(RECORDS PROVIDED Opens)

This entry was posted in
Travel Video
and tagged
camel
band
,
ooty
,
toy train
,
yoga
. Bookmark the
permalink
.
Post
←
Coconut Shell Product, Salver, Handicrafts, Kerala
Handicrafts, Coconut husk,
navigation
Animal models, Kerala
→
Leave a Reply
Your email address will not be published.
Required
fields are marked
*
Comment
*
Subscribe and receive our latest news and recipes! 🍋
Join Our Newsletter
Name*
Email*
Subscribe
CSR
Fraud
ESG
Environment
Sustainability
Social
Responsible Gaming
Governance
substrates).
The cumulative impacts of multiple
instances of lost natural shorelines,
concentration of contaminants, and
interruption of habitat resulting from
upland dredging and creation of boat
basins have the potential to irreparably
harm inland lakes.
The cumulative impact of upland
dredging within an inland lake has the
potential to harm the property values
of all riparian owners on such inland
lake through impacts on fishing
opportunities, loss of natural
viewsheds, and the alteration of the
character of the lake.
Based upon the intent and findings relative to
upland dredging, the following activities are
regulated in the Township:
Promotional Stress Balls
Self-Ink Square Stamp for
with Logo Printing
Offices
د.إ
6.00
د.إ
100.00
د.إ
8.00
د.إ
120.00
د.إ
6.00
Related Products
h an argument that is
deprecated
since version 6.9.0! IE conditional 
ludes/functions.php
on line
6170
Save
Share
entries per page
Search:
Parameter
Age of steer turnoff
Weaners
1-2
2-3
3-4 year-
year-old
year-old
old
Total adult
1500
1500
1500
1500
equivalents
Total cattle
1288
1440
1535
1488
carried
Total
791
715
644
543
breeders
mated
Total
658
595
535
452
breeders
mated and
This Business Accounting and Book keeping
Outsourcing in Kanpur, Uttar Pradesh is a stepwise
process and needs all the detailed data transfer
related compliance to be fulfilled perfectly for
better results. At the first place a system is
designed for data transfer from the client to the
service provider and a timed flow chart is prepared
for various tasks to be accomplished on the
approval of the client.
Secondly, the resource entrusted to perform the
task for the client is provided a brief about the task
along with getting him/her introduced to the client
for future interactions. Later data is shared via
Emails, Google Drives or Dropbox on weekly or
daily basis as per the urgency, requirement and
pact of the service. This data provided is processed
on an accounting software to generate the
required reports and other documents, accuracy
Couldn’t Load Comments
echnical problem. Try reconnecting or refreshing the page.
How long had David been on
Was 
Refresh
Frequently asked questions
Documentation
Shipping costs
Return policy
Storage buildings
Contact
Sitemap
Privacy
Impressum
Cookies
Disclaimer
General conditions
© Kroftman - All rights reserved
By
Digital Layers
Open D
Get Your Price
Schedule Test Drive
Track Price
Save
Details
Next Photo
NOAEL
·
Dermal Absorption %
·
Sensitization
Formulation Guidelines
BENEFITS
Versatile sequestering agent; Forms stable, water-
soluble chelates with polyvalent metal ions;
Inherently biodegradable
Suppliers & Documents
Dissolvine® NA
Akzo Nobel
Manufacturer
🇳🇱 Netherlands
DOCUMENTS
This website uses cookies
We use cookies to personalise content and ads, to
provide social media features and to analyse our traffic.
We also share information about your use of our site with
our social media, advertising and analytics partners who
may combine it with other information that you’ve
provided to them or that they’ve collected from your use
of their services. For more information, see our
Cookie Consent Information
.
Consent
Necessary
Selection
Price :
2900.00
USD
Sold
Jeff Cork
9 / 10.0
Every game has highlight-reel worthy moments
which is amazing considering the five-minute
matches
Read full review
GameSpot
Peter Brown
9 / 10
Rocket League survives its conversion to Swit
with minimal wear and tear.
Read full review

(RECORDS PROVIDED Closes)

Set down the text of each item above, line for line, and keep every word, symbol, and mark of punctuation unchanged.

This entry was posted in
Travel Video
and tagged
camel
band
,
ooty
,
toy train
,
yoga
. Bookmark the
permalink
.
Post
←
Coconut Shell Product, Salver, Handicrafts, Kerala
Handicrafts, Coconut husk,
navigation
Animal models, Kerala
→
Leave a Reply
Your email address will not be published.
Required
fields are marked
*
Comment
*
Subscribe and receive our latest news and recipes! 🍋
Join Our Newsletter
Name*
Email*
Subscribe
CSR
Fraud
ESG
Environment
Sustainability
Social
Responsible Gaming
Governance
substrates).
The cumulative impacts of multiple
instances of lost natural shorelines,
concentration of contaminants, and
interruption of habitat resulting from
upland dredging and creation of boat
basins have the potential to irreparably
harm inland lakes.
The cumulative impact of upland
dredging within an inland lake has the
potential to harm the property values
of all riparian owners on such inland
lake through impacts on fishing
opportunities, loss of natural
viewsheds, and the alteration of the
character of the lake.
Based upon the intent and findings relative to
upland dredging, the following activities are
regulated in the Township:
Promotional Stress Balls
Self-Ink Square Stamp for
with Logo Printing
Offices
د.إ
6.00
د.إ
100.00
د.إ
8.00
د.إ
120.00
د.إ
6.00
Related Products
h an argument that is
deprecated
since version 6.9.0! IE conditional 
ludes/functions.php
on line
6170
Save
Share
entries per page
Search:
Parameter
Age of steer turnoff
Weaners
1-2
2-3
3-4 year-
year-old
year-old
old
Total adult
1500
1500
1500
1500
equivalents
Total cattle
1288
1440
1535
1488
carried
Total
791
715
644
543
breeders
mated
Total
658
595
535
452
breeders
mated and
This Business Accounting and Book keeping
Outsourcing in Kanpur, Uttar Pradesh is a stepwise
process and needs all the detailed data transfer
related compliance to be fulfilled perfectly for
better results. At the first place a system is
designed for data transfer from the client to the
service provider and a timed flow chart is prepared
for various tasks to be accomplished on the
approval of the client.
Secondly, the resource entrusted to perform the
task for the client is provided a brief about the task
along with getting him/her introduced to the client
for future interactions. Later data is shared via
Emails, Google Drives or Dropbox on weekly or
daily basis as per the urgency, requirement and
pact of the service. This data provided is processed
on an accounting software to generate the
required reports and other documents, accuracy
Couldn’t Load Comments
echnical problem. Try reconnecting or refreshing the page.
How long had David been on
Was 
Refresh
Frequently asked questions
Documentation
Shipping costs
Return policy
Storage buildings
Contact
Sitemap
Privacy
Impressum
Cookies
Disclaimer
General conditions
© Kroftman - All rights reserved
By
Digital Layers
Open D
Get Your Price
Schedule Test Drive
Track Price
Save
Details
Next Photo
NOAEL
·
Dermal Absorption %
·
Sensitization
Formulation Guidelines
BENEFITS
Versatile sequestering agent; Forms stable, water-
soluble chelates with polyvalent metal ions;
Inherently biodegradable
Suppliers & Documents
Dissolvine® NA
Akzo Nobel
Manufacturer
🇳🇱 Netherlands
DOCUMENTS
This website uses cookies
We use cookies to personalise content and ads, to
provide social media features and to analyse our traffic.
We also share information about your use of our site with
our social media, advertising and analytics partners who
may combine it with other information that you’ve
provided to them or that they’ve collected from your use
of their services. For more information, see our
Cookie Consent Information
.
Consent
Necessary
Selection
Price :
2900.00
USD
Sold
Jeff Cork
9 / 10.0
Every game has highlight-reel worthy moments
which is amazing considering the five-minute
matches
Read full review
GameSpot
Peter Brown
9 / 10
Rocket League survives its conversion to Swit
with minimal wear and tear.
Read full review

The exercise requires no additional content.